Tears pricked my eyes. It had been so damned long since anyone had held me, just held me, with nothing else at stake.
When Faron eased off like he might let go, I squeezed him back to me. Often, my sensitive sense of smell made me recoil from human scents. But he smelled good. Something fresh like grass and something warm like amber, and beneath it something dark and musky. The second I pulled him tight, his hand went to my hair. He tugged the elastic out and ran his fingers through it. I only heard his breath catch faintly because my ear was pressed close to his chest.
“Is this okay?” he murmured, one hand on my back and the other combing through my hair.
I kept my eyes closed as he worked the tangles out of my messy hair. I let it wash over me that, no matter how affectionate Faron was, this was probably more than a hug of friendship. I told myself that over and over, since I was capable of finding any of a hundred reasons to excuse the intimacy of his fingers in my hair and his arms around me. My stomach fluttered and I made myself breathe deeply in rhythm with the rise and fall of Faron’s chest.

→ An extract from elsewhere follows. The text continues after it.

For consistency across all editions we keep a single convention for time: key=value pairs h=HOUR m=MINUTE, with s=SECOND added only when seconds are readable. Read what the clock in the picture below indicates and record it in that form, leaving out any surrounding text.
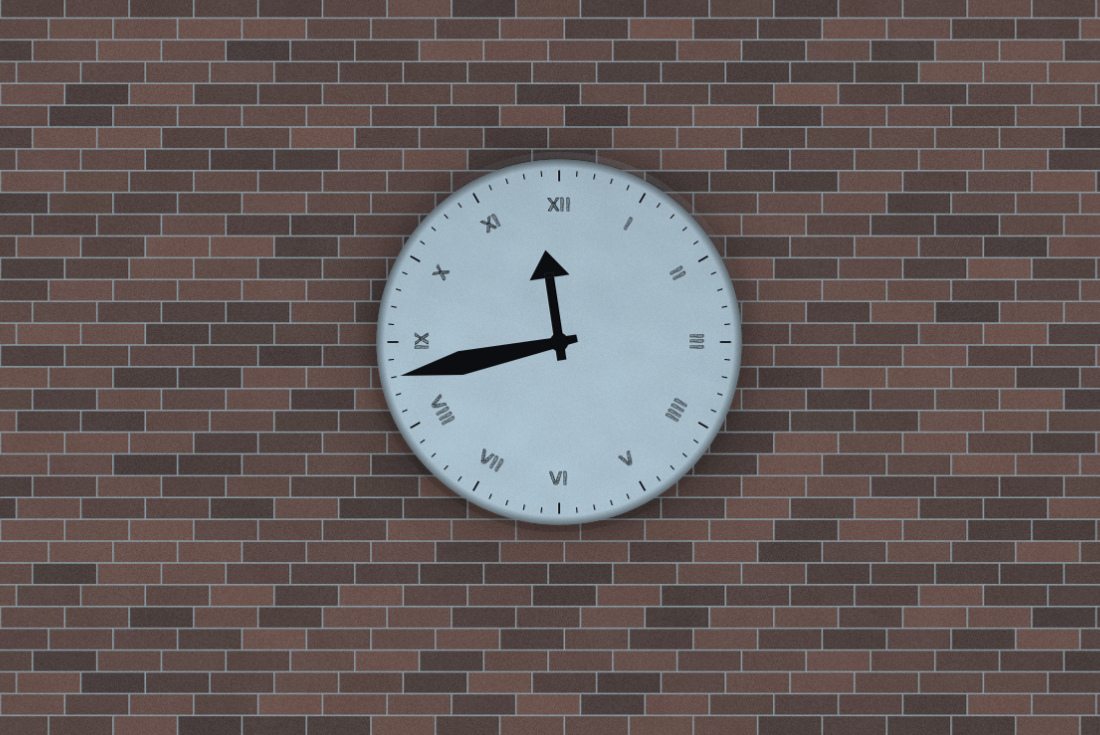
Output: h=11 m=43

There was a whistling noise, and then the scream of the teakettle, and Faron broke away, moving quickly to the stove as Waffle started snarling and my heart pounded.
Well. So much for the most peaceful I’d felt in years.
Faron turned the stove off but didn’t make the tea. He came back to me and looked at me intently. His eyes were intense. Searching.
I held my hand out, not even sure what I was reaching for, and he tangled his fingers with mine.
“Can I kiss you?” His voice was so soft I thought I’d imagined it for a moment. But when I nodded, he squeezed my hand and cupped my cheek with his other palm. Then he leaned in and kissed me. His mouth was luscious and my heart was racing at the first touch. The closeness of him, the press of his lips, was so intimate that I felt dizzy. He stroked my cheekbone with his thumb and eased back, thick lashes half lowered over his beautiful gray-brown eyes.